[Collected data entries]
* * *

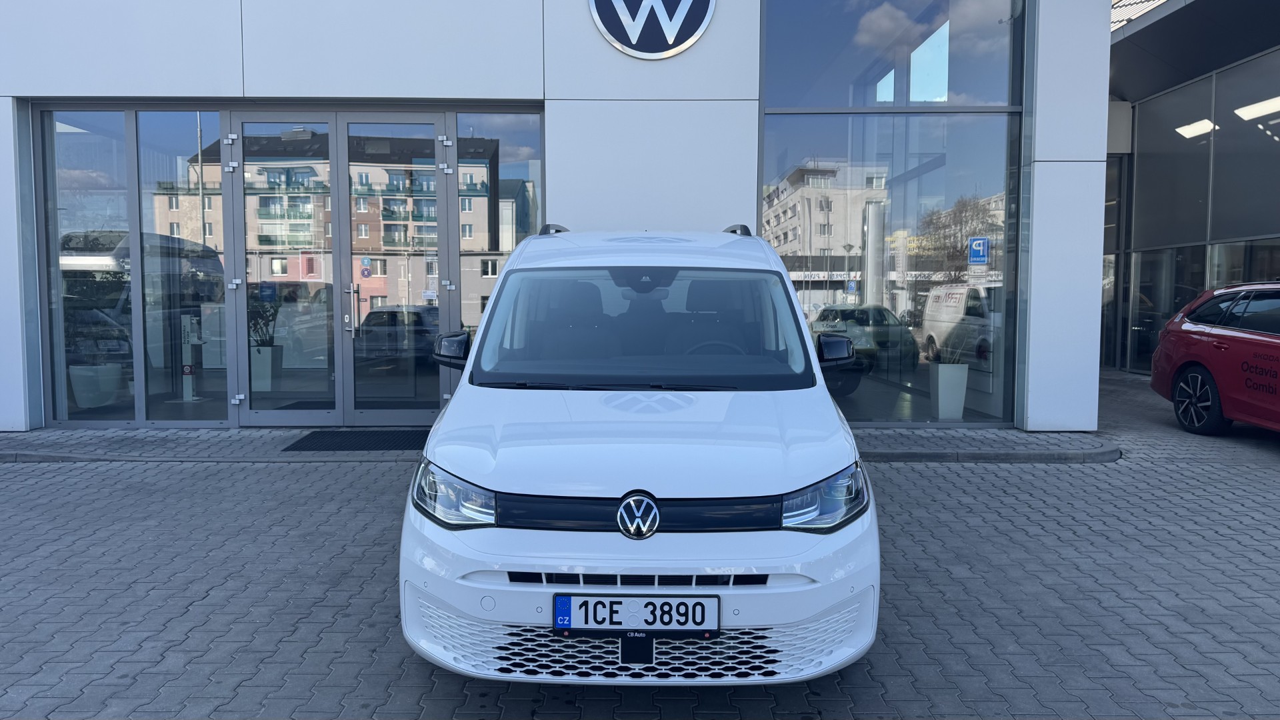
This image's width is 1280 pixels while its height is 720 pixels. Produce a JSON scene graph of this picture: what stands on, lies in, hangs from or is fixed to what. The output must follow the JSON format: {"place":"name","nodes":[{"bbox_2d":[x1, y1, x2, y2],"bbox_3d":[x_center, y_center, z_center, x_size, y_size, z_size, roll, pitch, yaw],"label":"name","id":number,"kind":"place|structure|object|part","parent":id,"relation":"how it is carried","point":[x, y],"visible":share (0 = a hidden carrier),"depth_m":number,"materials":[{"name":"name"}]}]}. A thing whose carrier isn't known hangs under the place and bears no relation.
{"place":"outdoors","nodes":[
{"label":"outdoors","id":0,"kind":"place"},
{"bbox_2d":[1,0,1111,435],"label":"building","id":1,"kind":"structure","parent":0,"point":[559,92],"depth_m":8.19,"materials":[{"name":"white metal"}]},
{"bbox_2d":[40,107,133,428],"bbox_3d":[-5.185,-0.915,8.054,0.716,3.186,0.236,0,4,0],"label":"window","id":2,"kind":"structure","parent":1,"relation":"in","point":[77,147],"depth_m":8.07,"materials":[{"name":"clear glass"}]},
{"bbox_2d":[61,272,125,408],"bbox_3d":[-5.712,-0.216,8.966,0.639,1.405,0.642,0,4,0],"label":"potted plant","id":3,"kind":"object","parent":1,"relation":"in","point":[77,389],"visible":0.86,"depth_m":8.85,"materials":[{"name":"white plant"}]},
{"bbox_2d":[68,362,122,408],"bbox_3d":[-5.716,0.259,8.940,0.489,0.451,0.490,0,4,0],"label":"planter","id":4,"kind":"object","parent":1,"relation":"in","point":[77,389],"visible":0.84,"depth_m":8.79,"materials":[{"name":"white ceramic"}]},
{"bbox_2d":[138,111,225,422],"bbox_3d":[-4.253,-0.894,8.001,0.654,3.144,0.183,0,4,0],"label":"window","id":5,"kind":"structure","parent":1,"relation":"in","point":[195,200],"depth_m":7.99,"materials":[{"name":"clear glass"}]},
{"bbox_2d":[180,313,201,401],"bbox_3d":[-5.040,-0.031,9.538,0.284,0.978,0.292,0,4,0],"label":"display stand","id":6,"kind":"object","parent":1,"relation":"in","point":[188,371],"visible":0.89,"depth_m":9.50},
{"bbox_2d":[250,344,283,391],"bbox_3d":[-4.449,0.098,10.090,0.351,0.520,0.358,0,4,0],"label":"planter","id":7,"kind":"object","parent":1,"relation":"in","point":[269,348],"visible":0.85,"depth_m":9.96,"materials":[{"name":"white"}]},
{"bbox_2d":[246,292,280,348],"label":"plant","id":8,"kind":"object","parent":7,"relation":"in","point":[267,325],"visible":0.64,"depth_m":9.96,"materials":[{"name":"green plant"}]},
{"bbox_2d":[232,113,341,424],"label":"glass door","id":9,"kind":"structure","parent":1,"relation":"in","point":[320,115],"depth_m":8.04,"materials":[{"name":"clear glass"}]},
{"bbox_2d":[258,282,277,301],"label":"blue sticker","id":10,"kind":"object","parent":9,"relation":"attached to","point":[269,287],"visible":0.94,"depth_m":8.11,"materials":[{"name":"blue"}]},
{"bbox_2d":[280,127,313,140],"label":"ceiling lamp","id":11,"kind":"object","parent":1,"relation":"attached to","point":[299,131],"visible":0.83,"depth_m":8.18,"materials":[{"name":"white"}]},
{"bbox_2d":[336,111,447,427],"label":"glass door","id":12,"kind":"structure","parent":1,"relation":"in","point":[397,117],"depth_m":8.02,"materials":[{"name":"glass"}]},
{"bbox_2d":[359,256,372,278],"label":"sticker","id":13,"kind":"object","parent":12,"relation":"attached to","point":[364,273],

* * *

# Instructions to follow
What is needed here is an exact transcript of the data above, pictures excluded.

# Completed exercise
This image's width is 1280 pixels while its height is 720 pixels. Produce a JSON scene graph of this picture: what stands on, lies in, hangs from or is fixed to what. The output must follow the JSON format: {"place":"name","nodes":[{"bbox_2d":[x1, y1, x2, y2],"bbox_3d":[x_center, y_center, z_center, x_size, y_size, z_size, roll, pitch, yaw],"label":"name","id":number,"kind":"place|structure|object|part","parent":id,"relation":"how it is carried","point":[x, y],"visible":share (0 = a hidden carrier),"depth_m":number,"materials":[{"name":"name"}]}]}. A thing whose carrier isn't known hangs under the place and bears no relation.
{"place":"outdoors","nodes":[
{"label":"outdoors","id":0,"kind":"place"},
{"bbox_2d":[1,0,1111,435],"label":"building","id":1,"kind":"structure","parent":0,"point":[559,92],"depth_m":8.19,"materials":[{"name":"white metal"}]},
{"bbox_2d":[40,107,133,428],"bbox_3d":[-5.185,-0.915,8.054,0.716,3.186,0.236,0,4,0],"label":"window","id":2,"kind":"structure","parent":1,"relation":"in","point":[77,147],"depth_m":8.07,"materials":[{"name":"clear glass"}]},
{"bbox_2d":[61,272,125,408],"bbox_3d":[-5.712,-0.216,8.966,0.639,1.405,0.642,0,4,0],"label":"potted plant","id":3,"kind":"object","parent":1,"relation":"in","point":[77,389],"visible":0.86,"depth_m":8.85,"materials":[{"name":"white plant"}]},
{"bbox_2d":[68,362,122,408],"bbox_3d":[-5.716,0.259,8.940,0.489,0.451,0.490,0,4,0],"label":"planter","id":4,"kind":"object","parent":1,"relation":"in","point":[77,389],"visible":0.84,"depth_m":8.79,"materials":[{"name":"white ceramic"}]},
{"bbox_2d":[138,111,225,422],"bbox_3d":[-4.253,-0.894,8.001,0.654,3.144,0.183,0,4,0],"label":"window","id":5,"kind":"structure","parent":1,"relation":"in","point":[195,200],"depth_m":7.99,"materials":[{"name":"clear glass"}]},
{"bbox_2d":[180,313,201,401],"bbox_3d":[-5.040,-0.031,9.538,0.284,0.978,0.292,0,4,0],"label":"display stand","id":6,"kind":"object","parent":1,"relation":"in","point":[188,371],"visible":0.89,"depth_m":9.50},
{"bbox_2d":[250,344,283,391],"bbox_3d":[-4.449,0.098,10.090,0.351,0.520,0.358,0,4,0],"label":"planter","id":7,"kind":"object","parent":1,"relation":"in","point":[269,348],"visible":0.85,"depth_m":9.96,"materials":[{"name":"white"}]},
{"bbox_2d":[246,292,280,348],"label":"plant","id":8,"kind":"object","parent":7,"relation":"in","point":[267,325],"visible":0.64,"depth_m":9.96,"materials":[{"name":"green plant"}]},
{"bbox_2d":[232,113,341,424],"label":"glass door","id":9,"kind":"structure","parent":1,"relation":"in","point":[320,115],"depth_m":8.04,"materials":[{"name":"clear glass"}]},
{"bbox_2d":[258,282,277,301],"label":"blue sticker","id":10,"kind":"object","parent":9,"relation":"attached to","point":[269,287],"visible":0.94,"depth_m":8.11,"materials":[{"name":"blue"}]},
{"bbox_2d":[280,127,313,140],"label":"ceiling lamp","id":11,"kind":"object","parent":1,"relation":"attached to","point":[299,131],"visible":0.83,"depth_m":8.18,"materials":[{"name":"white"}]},
{"bbox_2d":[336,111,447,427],"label":"glass door","id":12,"kind":"structure","parent":1,"relation":"in","point":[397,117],"depth_m":8.02,"materials":[{"name":"glass"}]},
{"bbox_2d":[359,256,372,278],"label":"sticker","id":13,"kind":"object","parent":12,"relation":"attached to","point":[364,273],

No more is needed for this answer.